* Tasks and exercises *
1. Update the passage in the broken toy post from "Being the persistent" up to and including "and broken loved-ones.", putting "annoyance" in place of "frustration".
2. List every step the broken toy post says was taken to try to get the boat working again.
3. Pick up the post about the broken toy boat after its last sentence and keep writing.
Top of Extract provided
I sit here with a screw driver, a broken toy and my typical determination.  I will fix this.

The kids got gift cards for Christmas.  I took them shopping this past Saturday to spend them.  Rylie wanted a giant stuffed dog, but instead I talked her into a small remote-controlled princess carriage/boat.  The boat made one excursion in the bathtub before it ceased its moving.  Jason and I worked Sunday to get it going again.  We turned it off and on at least twelve times and checked the batteries. It was when Jason shook the small toy that he could hear that the inner parts of the toy were somehow disconnected.

Being the persistent girl that I am, I started in again this morning.  With screw driver in hand, I proceeded to take the tiny boat apart.  If I could get inside, surely I could connect the parts that had somehow become disassembled.  No such luck. The toy was built so that it couldn't be taken apart.  The toy sits in front of me as a symbol of frustration and disappointment.

  I want to fix it.

I will work until I fix it.

I won't rest until I fix it.

I will hurt until its fixed.

This is my approach to broken things and broken loved-ones.
Bottom of Extract provided
Top of Record extracts
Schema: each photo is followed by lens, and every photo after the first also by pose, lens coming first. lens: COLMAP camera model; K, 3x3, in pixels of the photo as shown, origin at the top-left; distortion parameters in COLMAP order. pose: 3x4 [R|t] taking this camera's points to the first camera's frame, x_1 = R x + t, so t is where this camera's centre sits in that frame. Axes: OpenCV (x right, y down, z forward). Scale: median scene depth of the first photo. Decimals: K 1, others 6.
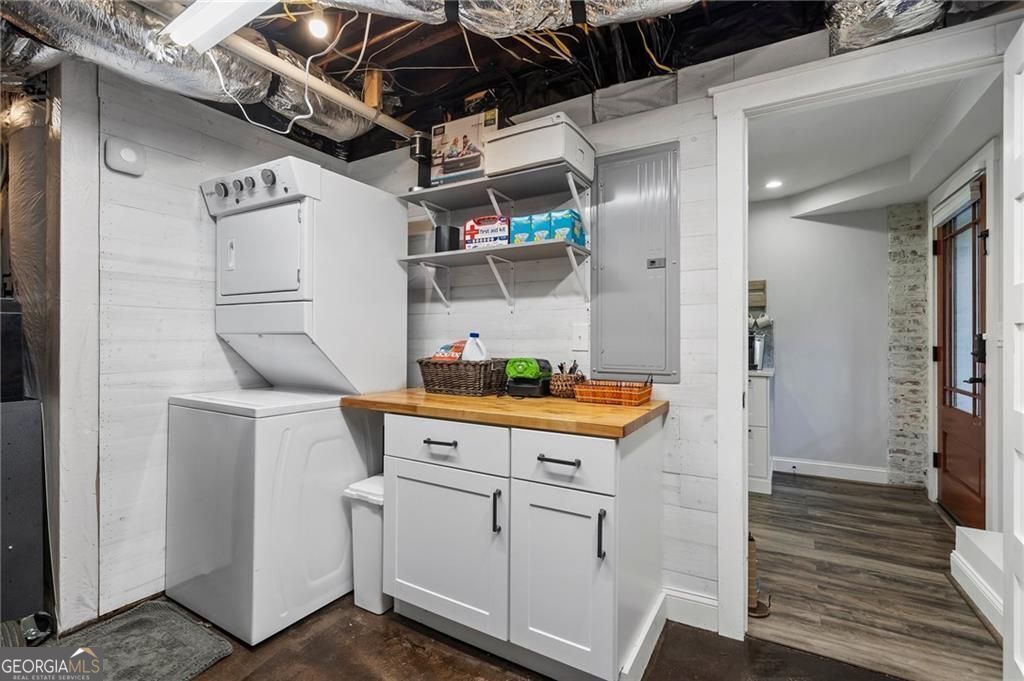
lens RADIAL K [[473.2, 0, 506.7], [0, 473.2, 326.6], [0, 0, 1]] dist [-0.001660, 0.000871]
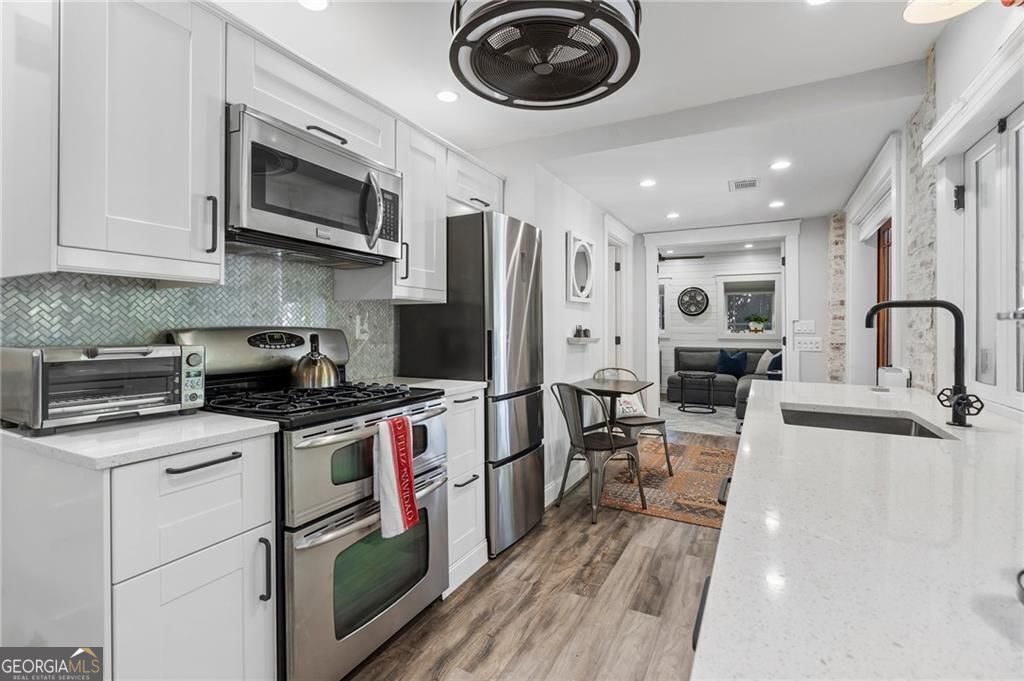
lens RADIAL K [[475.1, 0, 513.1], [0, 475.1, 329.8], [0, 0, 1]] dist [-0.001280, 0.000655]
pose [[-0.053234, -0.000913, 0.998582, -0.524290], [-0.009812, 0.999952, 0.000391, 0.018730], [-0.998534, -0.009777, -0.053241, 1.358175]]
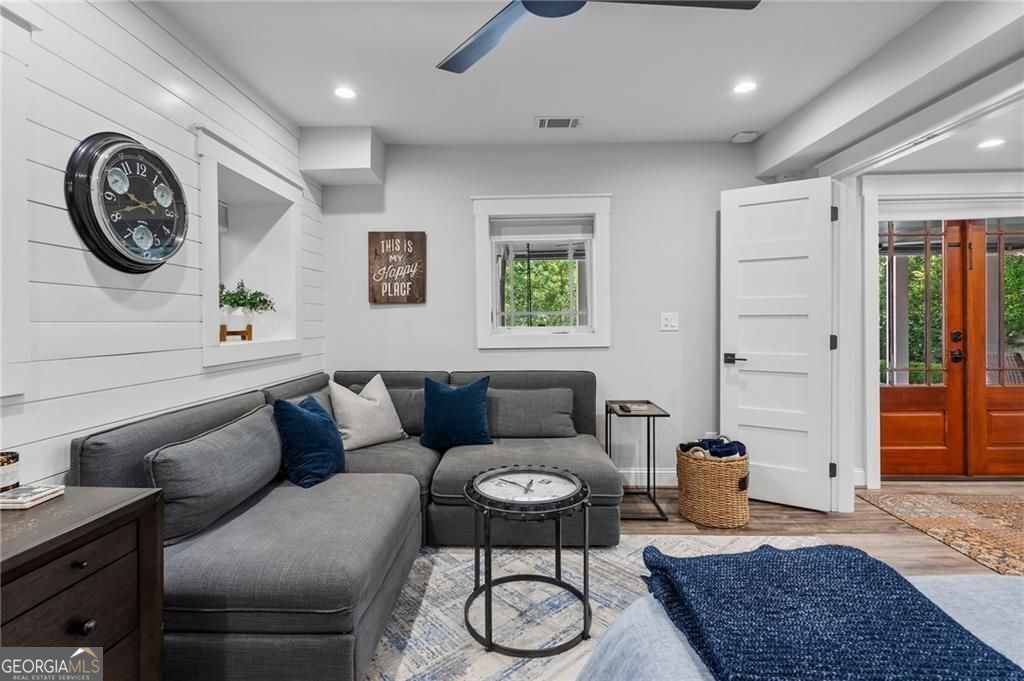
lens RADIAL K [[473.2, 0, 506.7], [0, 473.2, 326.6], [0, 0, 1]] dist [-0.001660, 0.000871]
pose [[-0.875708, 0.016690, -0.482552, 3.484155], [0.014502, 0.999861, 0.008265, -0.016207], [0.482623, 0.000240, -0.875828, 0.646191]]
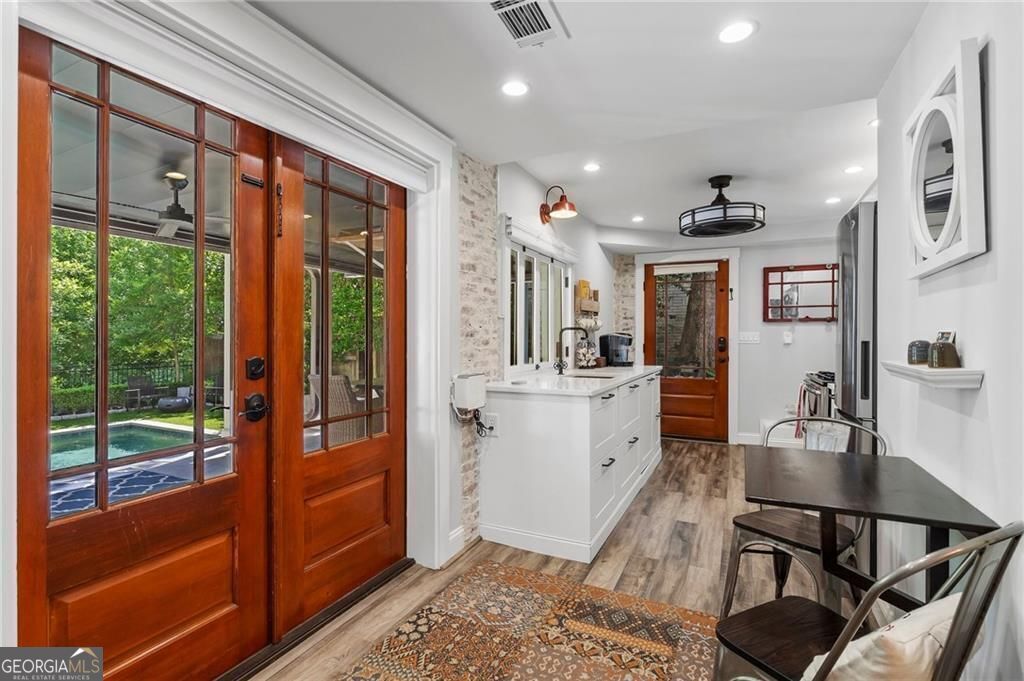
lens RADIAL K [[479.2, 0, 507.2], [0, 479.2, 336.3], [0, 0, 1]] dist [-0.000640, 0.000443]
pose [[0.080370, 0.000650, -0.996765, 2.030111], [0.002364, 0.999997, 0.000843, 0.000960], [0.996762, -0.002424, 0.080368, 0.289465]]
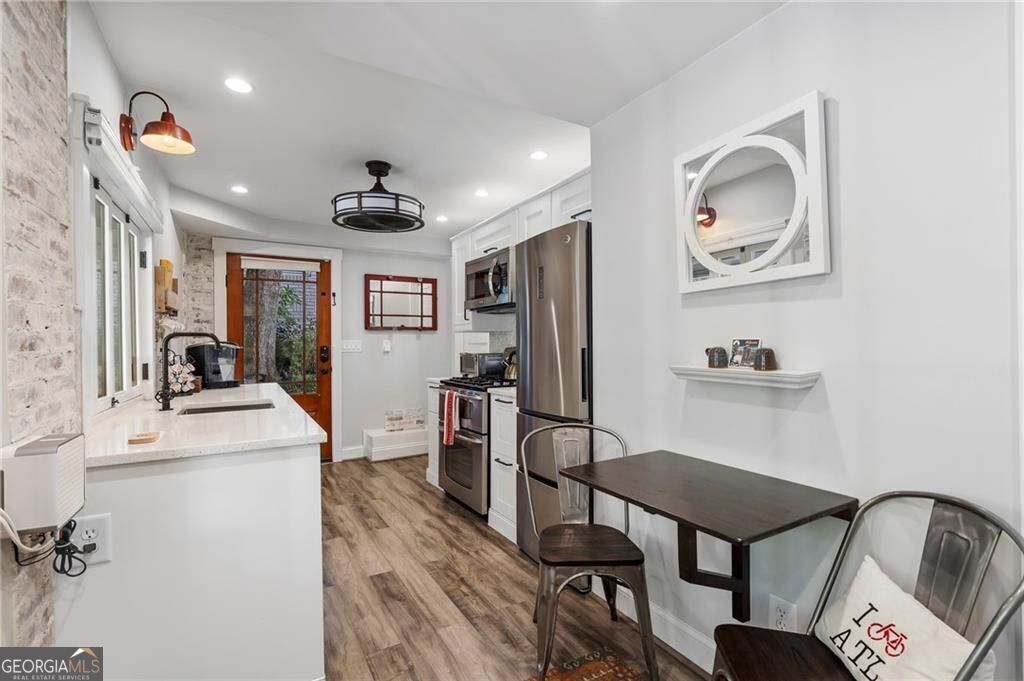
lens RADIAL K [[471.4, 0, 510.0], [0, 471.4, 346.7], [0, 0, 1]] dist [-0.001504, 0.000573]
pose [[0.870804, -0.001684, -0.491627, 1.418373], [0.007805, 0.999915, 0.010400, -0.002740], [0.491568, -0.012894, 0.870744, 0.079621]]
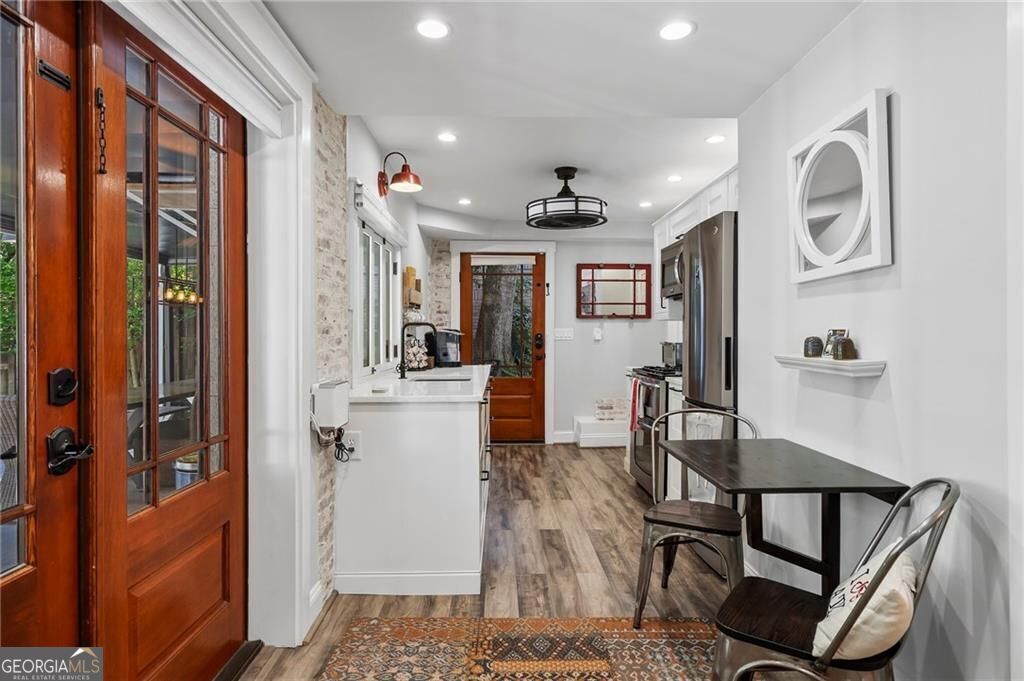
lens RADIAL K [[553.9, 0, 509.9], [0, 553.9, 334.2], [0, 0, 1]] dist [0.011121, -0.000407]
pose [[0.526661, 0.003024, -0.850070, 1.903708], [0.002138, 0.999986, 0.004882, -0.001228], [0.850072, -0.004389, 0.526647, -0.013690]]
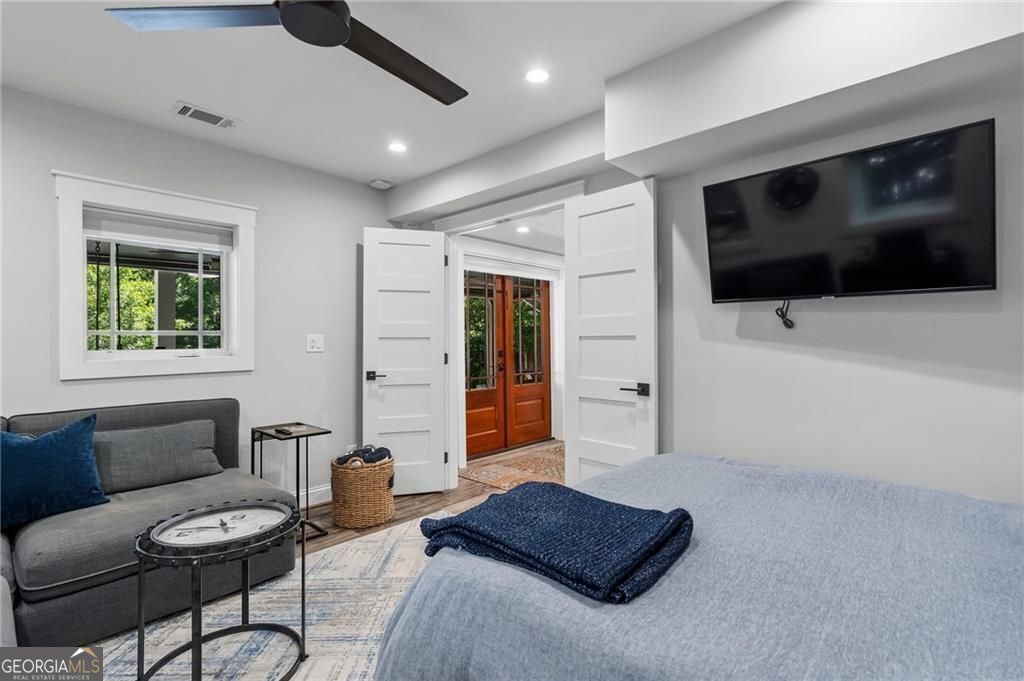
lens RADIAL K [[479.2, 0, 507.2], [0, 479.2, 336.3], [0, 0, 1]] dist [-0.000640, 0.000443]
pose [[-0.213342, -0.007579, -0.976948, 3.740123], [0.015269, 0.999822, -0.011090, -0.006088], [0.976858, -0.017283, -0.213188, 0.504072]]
Bottom of Record extracts
* Results for each task *
1.
Being the persistent girl that I am, I started in again this morning.  With screw driver in hand, I proceeded to take the tiny boat apart.  If I could get inside, surely I could connect the parts that had somehow become disassembled.  No such luck. The toy was built so that it couldn't be taken apart.  The toy sits in front of me as a symbol of annoyance and disappointment.

  I want to fix it.

I will work until I fix it.

I won't rest until I fix it.

I will hurt until its fixed.

This is my approach to broken things and broken loved-ones.

2.
- Turned it off and on at least twelve times
- Checked the batteries
- Shook the toy
- Tried to take it apart with a screw driver

3.
I haven't fixed the toy boat and yet this time, I've allowed it to remain in my sight unfixed.  In the stillness I hear a whisper......  You can't fix everything

Sometimes you're just not strong enough

My brokenness isn't about just me and you

You CAN'T fix me just right-there's something broken in a deep place that you can't reach

and by trying, you become worn out and defeated often forgetting THE fixer, the healer

Put down your tools.  Cease your working.  Rest in Him who heals.  Trust that He is at work in the broken, including you.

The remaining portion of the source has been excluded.